Sparse data-driven random projection in regression for high-dimensional data
DOI:
https://doi.org/10.52933/jdssv.v5i5.138Keywords:
high-dimensional data, dimension reduction, random projection, screeningAbstract
We examine the linear regression problem in a challenging high-dimensional setting with correlated predictors where the degree of sparsity of the coefficients is unknown and can vary from sparse to dense.
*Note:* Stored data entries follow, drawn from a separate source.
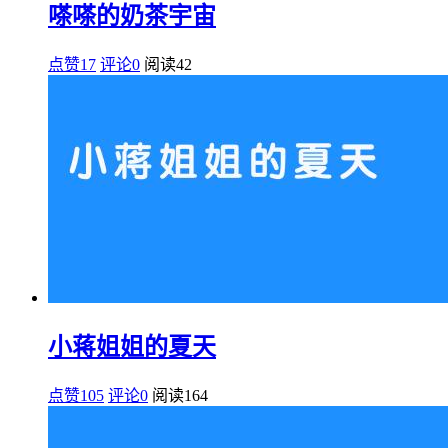
嗏嗏的奶茶宇宙
点赞17
评论0
阅读
42
小蒋姐姐的夏天
点赞105
评论0
阅读
164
In this setting, we propose a combination of
probabilistic variable screening with random projection tools as a computationally efficient approach. In particular, we introduce a new data-driven random projection for dimension reduction in linear regression,
which is motivated by a theoretical bound on the gain in expected prediction error over conventional random projections when using information about the true coefficient. The variables to be included in the projection are screened by considering the correlation of the predictors. To reduce the dependence on fine-tuning choices, we aggregate over an ensemble of linear models. A threshold parameter is introduced to obtain a higher degree of sparsity, which can be chosen together with the number of models in the ensemble by cross-validation.
In extensive simulations, we compare the proposed method with other random projection tools and with well-known methods, and show that it is competitive in terms of prediction in a variety of scenarios with different sparsity and predictor covariance settings, while most competitors are targeted at either sparse or dense settings.
Finally, we illustrate the method on two data applications.